▶ [Problem description]:
Write out word for word the lines of the listing from the one containing "АВТОМОБІЛІ ДЛЯ ЗСУ" through the one containing "техніку, укриття та", both of those lines included.

(Source records)
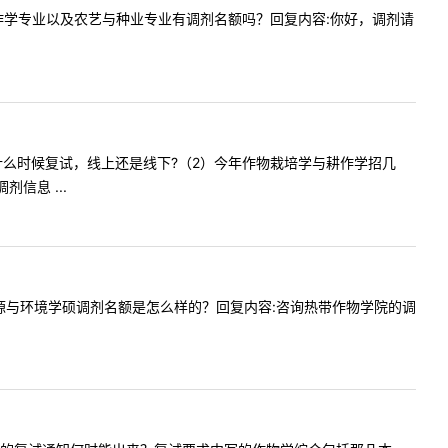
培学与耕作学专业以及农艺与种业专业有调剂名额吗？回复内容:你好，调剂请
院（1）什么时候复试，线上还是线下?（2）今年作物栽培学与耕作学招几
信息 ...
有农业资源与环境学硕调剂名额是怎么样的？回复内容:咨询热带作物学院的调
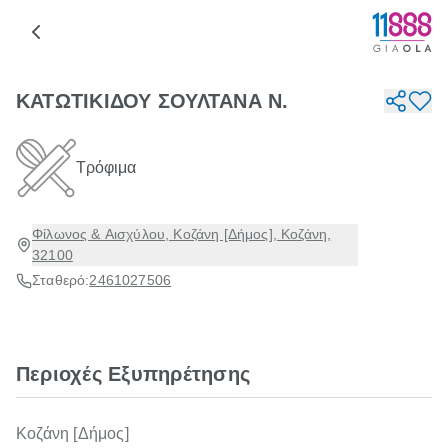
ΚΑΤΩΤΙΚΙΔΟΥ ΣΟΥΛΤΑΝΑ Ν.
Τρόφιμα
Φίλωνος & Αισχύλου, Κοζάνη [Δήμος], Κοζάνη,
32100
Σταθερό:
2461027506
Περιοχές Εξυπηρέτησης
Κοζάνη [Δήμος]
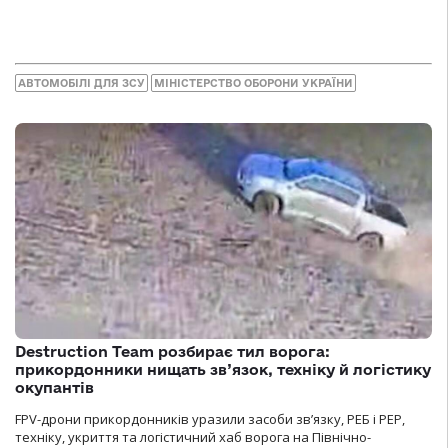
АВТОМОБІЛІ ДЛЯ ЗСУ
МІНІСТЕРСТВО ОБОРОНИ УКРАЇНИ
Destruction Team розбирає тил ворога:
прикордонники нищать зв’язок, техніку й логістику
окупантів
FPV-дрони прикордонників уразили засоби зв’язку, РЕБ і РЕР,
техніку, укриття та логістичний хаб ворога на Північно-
==
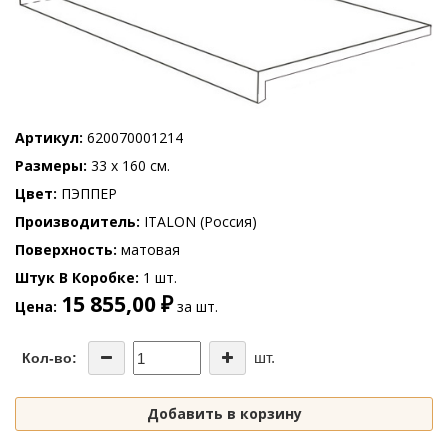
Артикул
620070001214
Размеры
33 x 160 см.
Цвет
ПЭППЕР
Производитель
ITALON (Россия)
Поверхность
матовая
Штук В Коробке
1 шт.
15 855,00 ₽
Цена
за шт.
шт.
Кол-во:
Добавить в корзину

▶ [Reply to the exercise]:
АВТОМОБІЛІ ДЛЯ ЗСУ
МІНІСТЕРСТВО ОБОРОНИ УКРАЇНИ
Destruction Team розбирає тил ворога:
прикордонники нищать зв’язок, техніку й логістику
окупантів
FPV-дрони прикордонників уразили засоби зв’язку, РЕБ і РЕР,
техніку, укриття та логістичний хаб ворога на Північно-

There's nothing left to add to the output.